What combination of AWS services would be suitable for this task? I've looked into S3, EC2, Route 53, Appstream and more, but due to lack of experience with AWS, I am not sure what the best methods would look like.

Thanks!

AWS • 2.2k views

ADD COMMENT • link updated 13 months ago by Ram 43k • written 4.2 years ago by jyp327 • 0

0

Entering edit mode

NCBI has an AWS AMI for Blast. My best advice is to start from https://ncbi.github.io/blast-cloud/, then determine if you and your team have the necessary expertise to help this company.

ADD REPLY • link 4.2 years ago by Eric Lim ★ 2.1k

0

Entering edit mode

You should find the optimal solution to your problem. If you don't know what services AWS provides, then how do you know you should be using AWS?

ADD REPLY • link 4.2 years ago by igor 13k

score 0 · Answer 1 · 2020-02-14

I'm not a web app developer, but I'll list a few things off the top of my head re: compute and storage.

You'll also need to set up a Virtual Private Cloud (VPC) and harden it using standard networking approaches. Instances are spawned into the default VPC unless another one is specified. Users and privileges can be assigned and managed through IAM.

The backups for your instances will be managed through EC2, and you can manage object lifecycles using the various tiers of S3. Note that you manage what happens when a file is deleted, etc. Object storage is different than block storage (and is unsuitable for OS installation), but you do get to use Amazon's backbone without egress charges moving between S3 and EC2 in the same region. There are small charges per batch of requests. I would recommend looking into Elastic File System since it can grow on-demand as opposed to reserving large, static EBS volumes when you spin up your EC2 instances.

You should also consider whether a shared reservation will work (i.e., multiple instances from different customers per physical server) or whether you need a dedicated set of instances. See here.

There's no easy way to start out learning all the tools besides jumping into some training, but I hope this helps.

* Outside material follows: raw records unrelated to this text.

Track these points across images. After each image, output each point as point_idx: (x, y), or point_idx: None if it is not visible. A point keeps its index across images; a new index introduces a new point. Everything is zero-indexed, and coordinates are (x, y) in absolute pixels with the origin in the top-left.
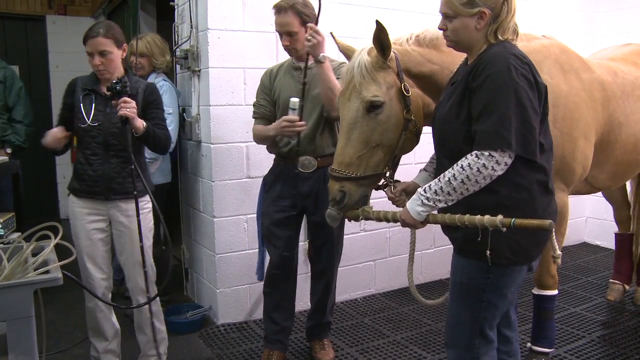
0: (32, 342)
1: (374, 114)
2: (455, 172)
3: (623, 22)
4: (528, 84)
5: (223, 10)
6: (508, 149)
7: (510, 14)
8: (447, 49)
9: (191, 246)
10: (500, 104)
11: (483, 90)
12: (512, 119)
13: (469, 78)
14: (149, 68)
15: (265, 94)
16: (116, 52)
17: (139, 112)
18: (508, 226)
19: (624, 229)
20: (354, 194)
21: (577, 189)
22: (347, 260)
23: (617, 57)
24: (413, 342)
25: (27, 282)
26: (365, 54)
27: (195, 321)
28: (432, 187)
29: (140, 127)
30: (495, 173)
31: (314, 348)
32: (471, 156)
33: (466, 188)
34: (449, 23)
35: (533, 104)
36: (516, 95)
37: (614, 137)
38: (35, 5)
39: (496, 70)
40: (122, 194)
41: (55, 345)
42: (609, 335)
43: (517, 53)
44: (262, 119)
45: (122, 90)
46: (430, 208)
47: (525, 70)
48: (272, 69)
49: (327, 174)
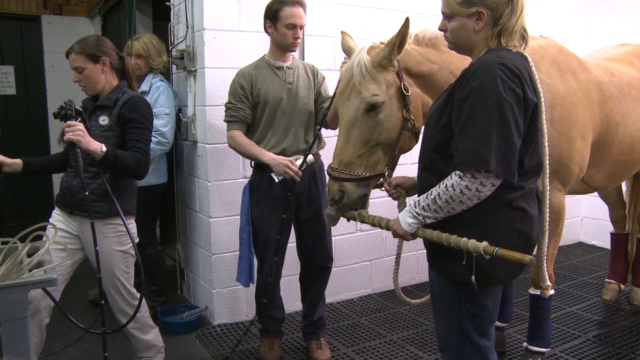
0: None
1: (374, 113)
2: (440, 191)
3: (619, 22)
4: (515, 98)
5: (219, 10)
6: (485, 169)
7: (514, 16)
8: (446, 49)
9: (187, 246)
10: (481, 119)
11: (467, 103)
12: (493, 136)
13: (456, 86)
14: (146, 69)
15: (244, 97)
16: (91, 67)
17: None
18: (491, 254)
19: (620, 228)
20: (352, 193)
21: (574, 189)
22: (343, 260)
23: (613, 57)
24: (409, 342)
25: (22, 283)
26: (364, 53)
27: (192, 322)
28: (421, 202)
29: (97, 151)
30: (482, 194)
31: (311, 348)
32: (455, 176)
33: (452, 207)
34: (448, 23)
35: (517, 122)
36: (500, 109)
37: (611, 137)
38: (30, 5)
39: (481, 81)
40: (84, 211)
41: (52, 346)
42: (604, 335)
43: (509, 64)
44: (241, 122)
45: (66, 114)
46: (419, 222)
47: (515, 83)
48: (249, 71)
49: (316, 171)
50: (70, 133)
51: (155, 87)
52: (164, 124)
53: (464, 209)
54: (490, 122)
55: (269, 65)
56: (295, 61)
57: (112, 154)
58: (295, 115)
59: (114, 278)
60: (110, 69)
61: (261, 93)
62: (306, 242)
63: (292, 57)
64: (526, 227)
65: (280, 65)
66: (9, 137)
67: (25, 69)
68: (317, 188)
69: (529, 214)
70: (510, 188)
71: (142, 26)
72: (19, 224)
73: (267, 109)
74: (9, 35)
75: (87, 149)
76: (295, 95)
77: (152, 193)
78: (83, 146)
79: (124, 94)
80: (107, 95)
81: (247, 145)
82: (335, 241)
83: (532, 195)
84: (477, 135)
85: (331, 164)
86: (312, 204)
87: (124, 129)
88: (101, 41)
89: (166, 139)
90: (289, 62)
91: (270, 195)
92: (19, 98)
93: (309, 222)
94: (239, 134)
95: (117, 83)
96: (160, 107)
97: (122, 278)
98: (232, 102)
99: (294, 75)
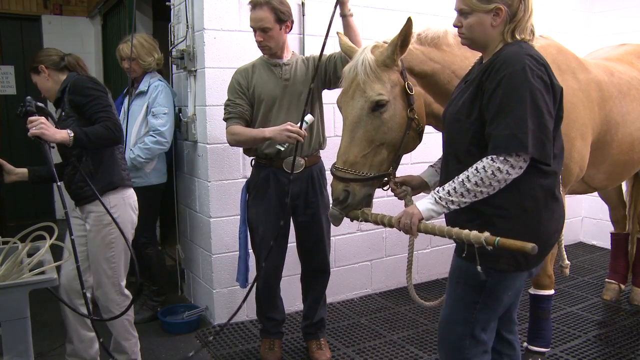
0: (28, 344)
1: (379, 113)
2: (470, 174)
3: (619, 22)
4: (544, 85)
5: (219, 10)
6: (524, 153)
7: (527, 13)
8: (448, 48)
9: (187, 246)
10: (515, 106)
11: (498, 92)
12: (528, 122)
13: (483, 77)
14: (140, 70)
15: (241, 93)
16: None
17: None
18: (492, 244)
19: (620, 228)
20: (357, 193)
21: (574, 189)
22: (343, 260)
23: (613, 57)
24: (410, 342)
25: (22, 282)
26: (368, 52)
27: (192, 321)
28: (446, 187)
29: (66, 138)
30: (510, 177)
31: (311, 348)
32: (487, 159)
33: (480, 191)
34: (464, 20)
35: (548, 107)
36: (532, 97)
37: (611, 137)
38: (30, 5)
39: (512, 70)
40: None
41: (50, 346)
42: (605, 335)
43: (534, 54)
44: (240, 118)
45: (27, 112)
46: (440, 208)
47: (542, 71)
48: (246, 68)
49: (316, 173)
50: (34, 128)
51: (153, 86)
52: (163, 123)
53: (489, 193)
54: (524, 108)
55: (265, 63)
56: (293, 57)
57: (81, 134)
58: (292, 112)
59: (99, 269)
60: (54, 72)
61: (256, 91)
62: (304, 245)
63: (292, 52)
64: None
65: (276, 62)
66: (9, 137)
67: (25, 69)
68: (315, 192)
69: (560, 202)
70: (546, 176)
71: (142, 26)
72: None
73: (263, 106)
74: (9, 35)
75: (53, 139)
76: (292, 91)
77: (151, 193)
78: (49, 138)
79: (66, 81)
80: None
81: (245, 131)
82: (335, 241)
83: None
84: (512, 122)
85: (335, 163)
86: (309, 206)
87: (81, 112)
88: (38, 53)
89: (165, 138)
90: (286, 59)
91: (267, 196)
92: (19, 98)
93: (306, 226)
94: (236, 127)
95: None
96: (158, 107)
97: (107, 269)
98: (230, 98)
99: (291, 71)
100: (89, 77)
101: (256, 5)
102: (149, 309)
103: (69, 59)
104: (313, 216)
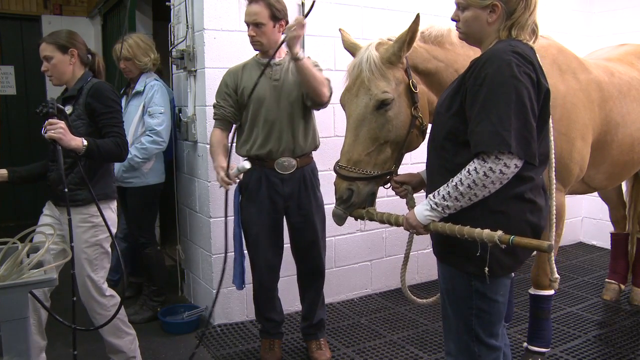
0: (28, 344)
1: (383, 110)
2: (462, 177)
3: (619, 22)
4: (530, 82)
5: (219, 10)
6: (507, 151)
7: (528, 11)
8: (451, 47)
9: (187, 246)
10: (499, 102)
11: (482, 89)
12: (512, 119)
13: (467, 73)
14: (136, 70)
15: (227, 95)
16: (59, 57)
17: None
18: (506, 243)
19: (620, 228)
20: (361, 192)
21: (574, 189)
22: (343, 260)
23: (613, 58)
24: (409, 342)
25: (22, 283)
26: (373, 49)
27: (192, 322)
28: (441, 192)
29: (79, 146)
30: (505, 177)
31: (311, 348)
32: (477, 159)
33: (474, 193)
34: (461, 13)
35: (533, 105)
36: (517, 93)
37: (611, 137)
38: (30, 5)
39: (497, 66)
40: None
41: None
42: (604, 335)
43: (521, 51)
44: (222, 120)
45: (47, 113)
46: (438, 213)
47: (528, 68)
48: (236, 69)
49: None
50: (52, 131)
51: (149, 86)
52: (159, 122)
53: (485, 195)
54: (508, 105)
55: (257, 62)
56: (286, 57)
57: (93, 146)
58: (281, 113)
59: (81, 270)
60: (79, 62)
61: (245, 92)
62: (298, 247)
63: (287, 53)
64: (535, 218)
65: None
66: (8, 137)
67: (25, 69)
68: (308, 193)
69: (538, 205)
70: (520, 181)
71: (142, 26)
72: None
73: (251, 107)
74: (9, 35)
75: (68, 146)
76: (281, 92)
77: (150, 193)
78: (64, 144)
79: (88, 83)
80: (73, 86)
81: (213, 146)
82: (335, 241)
83: (540, 187)
84: (496, 118)
85: (339, 161)
86: (301, 208)
87: (94, 118)
88: (72, 34)
89: (161, 137)
90: (279, 59)
91: (259, 197)
92: (19, 98)
93: (299, 227)
94: (215, 132)
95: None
96: (155, 106)
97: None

score 0 · Answer 2 · 2023-03-22

I realize this answer is so late that it is unlikely to be of use to the original poster, but given technology has moved on quite a bit in 3 years I thought I would point out an alternative approach for those in the same situation. If you don't want to spend all the time and resources to set things up yourself in AWS, then second generation bioinformatics platforms like Basepair (and LifeBit I think) enable you to simply plug in the EC2 and S3 resources in your own AWS account after you have created it. The platform then abstracts away all of the dev ops that you would normally have to do yourself and this sort of set up means no proprietary data ever gets sent to public servers. Not to mention meaning you can also benefit from any credits AWS might be offering you as a newcomer to their ecosystem. Just saying...